There and back again... a "teacher's" tale by "Atina" Carlson

Sorry-not-sorry for The Hobbit reference in the title.
Also, "Th" doesn't exist in Spanish. So my people kind of call me "atina." Which apparently sounds like the verb "atinar", which I couldn't really gather the meaning for... cue the communication mishaps. :)
          I'm writing from my room in CHILE!! Ever since coming back in mid-December from study abroad last year, I was considering coming back to Santiago sometime within the next year to visit my host family and immerse myself in the Spanish language and Latin American culture again. Typical post-study-abroad-high-longing-to-go-back type of thing.
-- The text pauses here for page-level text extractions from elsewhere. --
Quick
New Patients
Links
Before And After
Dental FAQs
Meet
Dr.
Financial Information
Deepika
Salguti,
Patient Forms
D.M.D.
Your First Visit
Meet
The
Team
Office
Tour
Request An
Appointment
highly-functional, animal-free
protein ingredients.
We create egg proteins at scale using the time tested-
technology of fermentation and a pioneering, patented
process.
I didn't really actively think about going back until the beginning of March, when I started tentatively sending emails to Grinnell alumni in Chile and the rest of Latin America, seeing if there were any schools open to having a gringa (person from the US) with very little education experience be an intern at their school. My hopes were pretty low, and I didn't expect much to actually happen. But IT HAPPENED!! When I got the email that my internship got funding, I was in shock and couldn't believe my plan was actually going to pull through. I jumped up an down, skipped around my building, and smiled like a crazy person the rest of the day. :D teehee
          So, I'm back in Santiago, Chile for my next great adventure: being an assistant English teacher at the Colegio Raimapu in La Florida, Santiago, Chile. I'll be helping out in a classroom for high schoolers (9-12 grade US, 1-4 media in Chilean terms). I visited the school for the first time today, got a tour, met a few teachers (and of course I don't remember any of their names... I need to work on that...), and observed and helped out a tiny bit in an English class. I had some cool conversations about the school's founding (a few parents banded together during the dictatorship), some of the struggles of educating young people in Chile, and maintaining a school. I still have no idea what to expect: I have a little experience working with high schoolers through camps, and I have a tiny bit of tutoring experience with the Spanish Lab... but I have NO idea how this is actually going to play out. And I am perfectly okay with that!
          So I'm sure you're all thinking... what happened to brain-obsessed-pre-med Athena? I realized that I was extremely tentative of that plan from the beginning, and after the clinical observations, I realized that being a doctor or surgeon or researcher for the nervous system really wouldn't make me happy. Originally I wanted to pursue that as a way of remembering my mother because of her quadriplegia, but that's not the aspect of my mother I would want to highlight every single day in my work. She was passionate about exposing her kids to all different kinds of things and ensuring that we learned as much as we could about anything at all. Education has done amazing things in my life, and I owe of lot of my own "success" to the teachers and people I met through school. So, education might be what I do with the rest of my life. We'll see how this summer goes. :)
          I have mandatory blogging to do for the funding requirements, so there might some of those posts up here as well as my pensieve-like musings.
Thanks for reading, and thank a teacher today!